Raúl López Gómez/Cosmovisión
El niño Fidencio
Cuando yo era pequeño, una de las leyendas en la casa de mi abuela materna era que el niño Fidencio había curado a mi bisabuelo, y en el altar familiar una fotografía de ese personaje era venerada con la misma devoción que San Martín de Porres y San Felipe Neri.
Era un rostro fuerte de ojos hundidos y mirada atemperada por un mechón de cabellos negros y tiesos, con una boca grande de labios entreabiertos que disimulaban dos hileras de dientes torcidos y afilados. En aquel entonces ya habían transcurrido casi veinte años desde su muerte, pero era como si viviera aún y cada marzo mis tías y primas organizaban un peregrinaje a Espinazo, en un lugar lejanísimo llamado Nuevo León, para que la abuela remojara sus males en “el charquito” al lado de la tumba del hombre santo, al cuidado de los “cajitas”.
Hoy recuerdo, entre divertido e incrédulo, cómo en el caso de una enfermedad primero se ponía una veladora al niño Fidencio antes que llamar al médico. ¡Una noche que me empaché me tuvieron dando vueltas a la mesa y rezando padrenuestros con invocaciones al niño hasta que la sabia madre naturaleza me mandó una convulsión emética que me salvó la vida! Ese era el tamaño de la fe en una familia rural pobre y numerosa.
José Fidencio Constantino Cíntora, el niño Fidencio, fue uno de 25 hijos de un ranchero de Irámuco, Guanajuato. Murió hace 80 años, a los 40 de edad, el 19 de octubre de 1938, y en vida fue adorado como un elegido de Dios y un iluminado, pero también fue acusado de charlatán y denunciado como emisario y acólito de Satanás.
Si el niño Fidencio fue santo o si poseía poderes sobrenaturales son asuntos espinosos que yo, simple pecador stándard, no puedo aclarar. Hay testimonios de personas a quienes la ciencia médica había desahuciado y que fueron curadas por este hombre-niño de voz tipluda, lampiño, que se vestía como infante, tenía una personalidad juguetona y lloraba con frecuencia.
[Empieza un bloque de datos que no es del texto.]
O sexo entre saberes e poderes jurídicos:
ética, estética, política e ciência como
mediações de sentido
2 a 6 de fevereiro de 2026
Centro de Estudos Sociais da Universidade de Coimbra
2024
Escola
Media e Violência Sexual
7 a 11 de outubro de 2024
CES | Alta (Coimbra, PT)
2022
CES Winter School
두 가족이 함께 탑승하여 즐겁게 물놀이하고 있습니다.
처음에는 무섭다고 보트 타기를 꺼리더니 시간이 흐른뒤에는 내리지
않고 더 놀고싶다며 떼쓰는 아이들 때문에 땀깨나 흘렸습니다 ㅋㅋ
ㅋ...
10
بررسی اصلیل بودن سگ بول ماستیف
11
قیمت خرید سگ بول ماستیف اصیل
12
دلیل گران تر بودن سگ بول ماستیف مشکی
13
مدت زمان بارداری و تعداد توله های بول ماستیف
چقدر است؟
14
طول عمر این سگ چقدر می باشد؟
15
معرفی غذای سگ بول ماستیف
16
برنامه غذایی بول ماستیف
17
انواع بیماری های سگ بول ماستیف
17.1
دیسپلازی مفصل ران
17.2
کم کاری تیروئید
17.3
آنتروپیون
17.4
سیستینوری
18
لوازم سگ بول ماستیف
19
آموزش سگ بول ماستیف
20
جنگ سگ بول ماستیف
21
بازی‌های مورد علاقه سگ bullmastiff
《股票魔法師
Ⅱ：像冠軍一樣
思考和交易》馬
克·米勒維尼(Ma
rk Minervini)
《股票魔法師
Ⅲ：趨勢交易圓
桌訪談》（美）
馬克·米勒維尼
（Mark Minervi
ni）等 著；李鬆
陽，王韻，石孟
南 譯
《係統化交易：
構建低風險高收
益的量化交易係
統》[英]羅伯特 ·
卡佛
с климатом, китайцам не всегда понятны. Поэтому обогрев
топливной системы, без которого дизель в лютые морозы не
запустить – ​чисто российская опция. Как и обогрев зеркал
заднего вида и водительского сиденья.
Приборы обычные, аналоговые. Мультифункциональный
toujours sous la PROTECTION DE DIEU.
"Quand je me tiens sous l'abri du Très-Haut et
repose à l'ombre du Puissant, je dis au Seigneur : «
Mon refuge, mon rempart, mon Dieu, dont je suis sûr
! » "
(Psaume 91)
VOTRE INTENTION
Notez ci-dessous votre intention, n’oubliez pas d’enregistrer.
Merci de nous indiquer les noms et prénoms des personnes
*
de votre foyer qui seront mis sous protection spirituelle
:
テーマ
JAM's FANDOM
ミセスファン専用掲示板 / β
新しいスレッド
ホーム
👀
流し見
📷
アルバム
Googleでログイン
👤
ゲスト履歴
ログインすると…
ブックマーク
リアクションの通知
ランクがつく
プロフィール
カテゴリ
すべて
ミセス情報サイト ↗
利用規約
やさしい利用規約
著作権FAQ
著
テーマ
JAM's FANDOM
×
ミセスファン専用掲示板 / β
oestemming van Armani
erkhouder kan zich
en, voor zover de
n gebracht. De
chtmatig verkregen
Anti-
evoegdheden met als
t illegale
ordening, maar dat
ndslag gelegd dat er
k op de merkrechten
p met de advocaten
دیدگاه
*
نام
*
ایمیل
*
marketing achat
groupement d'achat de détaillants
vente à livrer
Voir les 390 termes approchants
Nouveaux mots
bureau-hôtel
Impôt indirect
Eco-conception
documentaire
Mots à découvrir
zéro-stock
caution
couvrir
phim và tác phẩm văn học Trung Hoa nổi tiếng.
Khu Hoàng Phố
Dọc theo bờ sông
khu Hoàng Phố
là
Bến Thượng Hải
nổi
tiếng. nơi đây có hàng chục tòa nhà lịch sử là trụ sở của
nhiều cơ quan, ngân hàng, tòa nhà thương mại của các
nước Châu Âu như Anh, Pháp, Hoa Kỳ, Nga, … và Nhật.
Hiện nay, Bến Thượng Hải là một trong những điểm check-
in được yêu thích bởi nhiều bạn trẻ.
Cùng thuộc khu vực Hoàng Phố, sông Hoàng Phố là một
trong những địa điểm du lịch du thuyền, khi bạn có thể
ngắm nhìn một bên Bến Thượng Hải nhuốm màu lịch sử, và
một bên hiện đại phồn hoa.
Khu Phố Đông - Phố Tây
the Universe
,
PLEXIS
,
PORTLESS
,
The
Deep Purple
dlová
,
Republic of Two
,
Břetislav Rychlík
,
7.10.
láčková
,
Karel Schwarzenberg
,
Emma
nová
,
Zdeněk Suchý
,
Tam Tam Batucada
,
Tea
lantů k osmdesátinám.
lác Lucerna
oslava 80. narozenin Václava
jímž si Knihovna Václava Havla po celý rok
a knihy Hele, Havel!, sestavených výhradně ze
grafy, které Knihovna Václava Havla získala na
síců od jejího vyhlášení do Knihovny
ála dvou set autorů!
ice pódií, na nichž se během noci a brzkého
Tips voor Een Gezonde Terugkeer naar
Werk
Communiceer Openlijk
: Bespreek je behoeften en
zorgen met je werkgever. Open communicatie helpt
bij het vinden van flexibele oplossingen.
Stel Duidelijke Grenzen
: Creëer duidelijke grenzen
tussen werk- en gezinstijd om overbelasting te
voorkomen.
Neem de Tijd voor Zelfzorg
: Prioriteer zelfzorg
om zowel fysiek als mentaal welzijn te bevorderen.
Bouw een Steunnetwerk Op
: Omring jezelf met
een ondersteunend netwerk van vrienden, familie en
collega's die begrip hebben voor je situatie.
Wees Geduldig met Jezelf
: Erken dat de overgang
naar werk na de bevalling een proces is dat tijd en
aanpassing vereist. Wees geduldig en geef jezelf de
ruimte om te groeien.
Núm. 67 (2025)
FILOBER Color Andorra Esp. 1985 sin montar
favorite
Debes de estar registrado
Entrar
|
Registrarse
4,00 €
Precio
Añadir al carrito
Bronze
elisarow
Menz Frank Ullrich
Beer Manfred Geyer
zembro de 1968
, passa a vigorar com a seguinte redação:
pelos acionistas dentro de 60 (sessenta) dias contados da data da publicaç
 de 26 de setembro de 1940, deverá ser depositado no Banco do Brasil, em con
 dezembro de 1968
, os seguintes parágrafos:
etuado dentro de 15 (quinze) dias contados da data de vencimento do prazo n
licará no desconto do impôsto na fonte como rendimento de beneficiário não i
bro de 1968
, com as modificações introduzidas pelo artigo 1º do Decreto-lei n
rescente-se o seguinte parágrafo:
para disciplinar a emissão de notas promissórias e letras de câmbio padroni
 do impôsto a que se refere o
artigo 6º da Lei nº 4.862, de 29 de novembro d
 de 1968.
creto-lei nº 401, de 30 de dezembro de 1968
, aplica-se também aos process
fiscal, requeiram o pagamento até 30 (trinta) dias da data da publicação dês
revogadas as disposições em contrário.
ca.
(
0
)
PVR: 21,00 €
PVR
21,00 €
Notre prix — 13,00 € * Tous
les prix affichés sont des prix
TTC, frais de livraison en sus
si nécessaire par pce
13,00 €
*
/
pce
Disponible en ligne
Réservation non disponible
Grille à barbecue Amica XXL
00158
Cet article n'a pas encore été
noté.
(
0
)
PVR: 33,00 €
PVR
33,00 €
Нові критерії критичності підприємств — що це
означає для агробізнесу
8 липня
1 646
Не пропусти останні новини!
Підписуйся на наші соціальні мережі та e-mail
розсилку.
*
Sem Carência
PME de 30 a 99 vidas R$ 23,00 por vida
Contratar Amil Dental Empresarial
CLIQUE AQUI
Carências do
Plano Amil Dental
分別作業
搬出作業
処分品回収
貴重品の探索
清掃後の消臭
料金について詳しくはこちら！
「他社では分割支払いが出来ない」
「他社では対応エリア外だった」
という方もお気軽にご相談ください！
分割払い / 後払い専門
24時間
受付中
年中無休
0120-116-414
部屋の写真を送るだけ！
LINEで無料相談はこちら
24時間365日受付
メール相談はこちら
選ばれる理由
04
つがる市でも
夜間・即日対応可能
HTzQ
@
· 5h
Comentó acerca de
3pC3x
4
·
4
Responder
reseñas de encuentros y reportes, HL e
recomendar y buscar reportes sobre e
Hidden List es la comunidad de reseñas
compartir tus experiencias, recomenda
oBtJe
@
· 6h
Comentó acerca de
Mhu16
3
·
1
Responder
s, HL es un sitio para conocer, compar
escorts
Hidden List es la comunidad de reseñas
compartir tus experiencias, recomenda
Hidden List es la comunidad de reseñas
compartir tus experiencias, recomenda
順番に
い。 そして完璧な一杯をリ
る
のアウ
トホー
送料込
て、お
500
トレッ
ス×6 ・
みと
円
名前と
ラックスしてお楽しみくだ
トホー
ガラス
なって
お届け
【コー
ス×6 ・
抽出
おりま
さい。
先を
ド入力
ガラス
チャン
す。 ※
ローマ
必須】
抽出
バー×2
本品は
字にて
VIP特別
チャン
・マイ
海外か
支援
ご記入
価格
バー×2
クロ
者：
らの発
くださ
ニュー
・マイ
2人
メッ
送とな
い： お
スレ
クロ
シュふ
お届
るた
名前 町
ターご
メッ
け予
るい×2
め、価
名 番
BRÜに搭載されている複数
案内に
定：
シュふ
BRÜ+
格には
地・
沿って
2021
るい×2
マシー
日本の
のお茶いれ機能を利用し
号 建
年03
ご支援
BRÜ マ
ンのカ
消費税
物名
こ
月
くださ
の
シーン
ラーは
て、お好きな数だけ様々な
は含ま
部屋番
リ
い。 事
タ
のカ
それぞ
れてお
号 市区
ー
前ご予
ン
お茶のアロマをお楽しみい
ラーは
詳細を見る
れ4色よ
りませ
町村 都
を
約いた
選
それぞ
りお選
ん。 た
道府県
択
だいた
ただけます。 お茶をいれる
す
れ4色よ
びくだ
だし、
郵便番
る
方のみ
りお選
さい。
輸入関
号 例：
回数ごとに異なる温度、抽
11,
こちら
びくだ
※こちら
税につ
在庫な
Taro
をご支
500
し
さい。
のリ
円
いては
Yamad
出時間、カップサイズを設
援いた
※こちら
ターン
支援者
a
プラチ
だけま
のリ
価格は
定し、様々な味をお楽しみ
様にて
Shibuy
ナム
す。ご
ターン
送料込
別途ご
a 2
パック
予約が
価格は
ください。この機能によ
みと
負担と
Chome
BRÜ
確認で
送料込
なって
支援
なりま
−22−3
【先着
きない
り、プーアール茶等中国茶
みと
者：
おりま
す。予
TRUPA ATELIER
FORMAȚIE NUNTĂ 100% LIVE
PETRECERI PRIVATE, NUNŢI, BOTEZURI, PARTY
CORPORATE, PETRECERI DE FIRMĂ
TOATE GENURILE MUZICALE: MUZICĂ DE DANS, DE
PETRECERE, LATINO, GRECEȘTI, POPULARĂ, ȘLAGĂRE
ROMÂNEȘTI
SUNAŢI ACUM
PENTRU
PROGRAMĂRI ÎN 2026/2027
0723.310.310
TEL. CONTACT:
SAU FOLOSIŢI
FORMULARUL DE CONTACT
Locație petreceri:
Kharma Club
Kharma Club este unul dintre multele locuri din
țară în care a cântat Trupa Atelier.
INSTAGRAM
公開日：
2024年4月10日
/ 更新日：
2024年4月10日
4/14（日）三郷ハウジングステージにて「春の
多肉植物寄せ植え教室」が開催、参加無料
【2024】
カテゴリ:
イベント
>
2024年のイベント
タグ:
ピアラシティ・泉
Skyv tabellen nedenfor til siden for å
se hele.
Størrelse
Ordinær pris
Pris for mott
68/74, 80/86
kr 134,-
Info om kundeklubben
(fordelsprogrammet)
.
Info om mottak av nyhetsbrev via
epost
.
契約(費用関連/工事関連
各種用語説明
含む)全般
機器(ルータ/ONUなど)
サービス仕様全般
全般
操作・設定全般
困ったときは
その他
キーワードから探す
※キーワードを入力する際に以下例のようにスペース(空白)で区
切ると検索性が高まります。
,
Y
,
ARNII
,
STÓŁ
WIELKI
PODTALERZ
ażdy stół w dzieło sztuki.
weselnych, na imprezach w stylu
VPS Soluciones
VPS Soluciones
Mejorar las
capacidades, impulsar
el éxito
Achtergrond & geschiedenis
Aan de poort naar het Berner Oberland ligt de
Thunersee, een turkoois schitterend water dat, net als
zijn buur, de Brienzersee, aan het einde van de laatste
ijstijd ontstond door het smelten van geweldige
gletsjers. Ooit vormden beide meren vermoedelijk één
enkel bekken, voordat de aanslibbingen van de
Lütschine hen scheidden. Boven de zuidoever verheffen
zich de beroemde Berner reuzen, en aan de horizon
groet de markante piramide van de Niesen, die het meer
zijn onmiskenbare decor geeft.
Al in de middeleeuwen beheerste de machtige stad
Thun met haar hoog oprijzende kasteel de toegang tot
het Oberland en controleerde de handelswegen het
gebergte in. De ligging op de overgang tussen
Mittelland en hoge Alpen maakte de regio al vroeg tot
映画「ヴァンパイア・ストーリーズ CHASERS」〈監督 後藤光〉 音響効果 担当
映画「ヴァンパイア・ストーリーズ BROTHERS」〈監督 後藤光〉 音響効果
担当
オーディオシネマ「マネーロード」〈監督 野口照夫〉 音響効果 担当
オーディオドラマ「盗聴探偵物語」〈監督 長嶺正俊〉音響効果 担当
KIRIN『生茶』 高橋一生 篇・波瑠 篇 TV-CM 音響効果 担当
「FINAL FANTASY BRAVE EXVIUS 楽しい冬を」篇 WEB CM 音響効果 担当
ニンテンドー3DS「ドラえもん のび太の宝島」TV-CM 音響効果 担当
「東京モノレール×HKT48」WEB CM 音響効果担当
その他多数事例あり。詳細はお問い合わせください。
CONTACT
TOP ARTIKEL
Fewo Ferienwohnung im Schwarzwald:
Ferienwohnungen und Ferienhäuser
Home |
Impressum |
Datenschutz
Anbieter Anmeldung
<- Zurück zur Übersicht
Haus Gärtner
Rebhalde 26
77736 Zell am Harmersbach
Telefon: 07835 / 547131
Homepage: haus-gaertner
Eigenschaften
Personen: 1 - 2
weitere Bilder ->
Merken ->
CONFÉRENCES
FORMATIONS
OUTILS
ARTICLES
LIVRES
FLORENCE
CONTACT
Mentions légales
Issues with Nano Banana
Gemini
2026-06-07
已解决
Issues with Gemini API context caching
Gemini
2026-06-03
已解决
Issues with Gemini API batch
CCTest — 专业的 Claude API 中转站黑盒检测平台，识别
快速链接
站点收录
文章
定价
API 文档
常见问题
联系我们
En el museo de Mina, poblado al norte de Monterrey, hay una exposición fotográfica que registra algunas de sus curaciones. De entre muchas, una dice, en tosca letra sobre la impresión,
“La sra Florencia Puente. 21 años. Sufrio de un tumor canseroso en la espalda. La opero el niño Fidencio y en 4 dias esta aliviada. Esp. N.L. 10/1/24”.
El niño está a la izquierda de la foto, tocado con un gorro blanco y con la mano derecha apunta un bisturí a una espalda femenina en donde se aprecia una enorme herida suturada. Varios curiosos rodean al curandero y a la paciente. En otra, el joven opera las cataratas a un anciano a mitad de un patio entre una muchedumbre, en el calor y polvo del mediodía.
No se sabe bien a bien cómo fue que llegó a Espinazo, hoy en día centro de un culto que cada año convoca a miles de peregrinos. Dicen las crónicas que apareció en la región hacia 1921. Por esas fechas, el rico hacendado Teodoro von Wernich, quien sufría de várices y estaba desahuciado por los médicos, hizo caso de los rumores que hablaban de un joven de la hacienda que realizaba sanaciones milagrosas, y para su sorpresa, el muchacho lo curó.
La fama del niño Fidencio se extendió como lumbre en pradera seca. De todo el país y del extranjero llegaban a Espinazo mujeres y hombres en busca de alivio. El curandero lo mismo drenaba forúnculos como el que durante cuatro años sufrió en el brazo derecho don Ramón Sánchez, que extraía muelas sin que los pacientes sufrieran dolor alguno. El 8 de febrero de 1928 el presidente Plutarco Elías Calles fue a Espinazo, se puso una túnica y consultó al hombre santo. Bonito espectáculo habrá sido aquel: El Turco arrodillado ante un indígena con poderes divinos.
Hoy en día el “fidencismo” es un creciente movimiento religioso en el norte del país y el sur de los Estados Unidos. Sus seguidores se llaman a sí mismos “cajitas”, pues se dicen receptores de la gracia del sanador, y las videntes que hacen contacto con su espíritu se llaman “materia”. El lema del niño Fidencio sigue siendo el mismo: “No son pobres los pobres. No son ricos los ricos. Sólo son pobres los que sufren de dolor”.
Si la fe puede mover montañas, este debe ser un testimonio más de ello.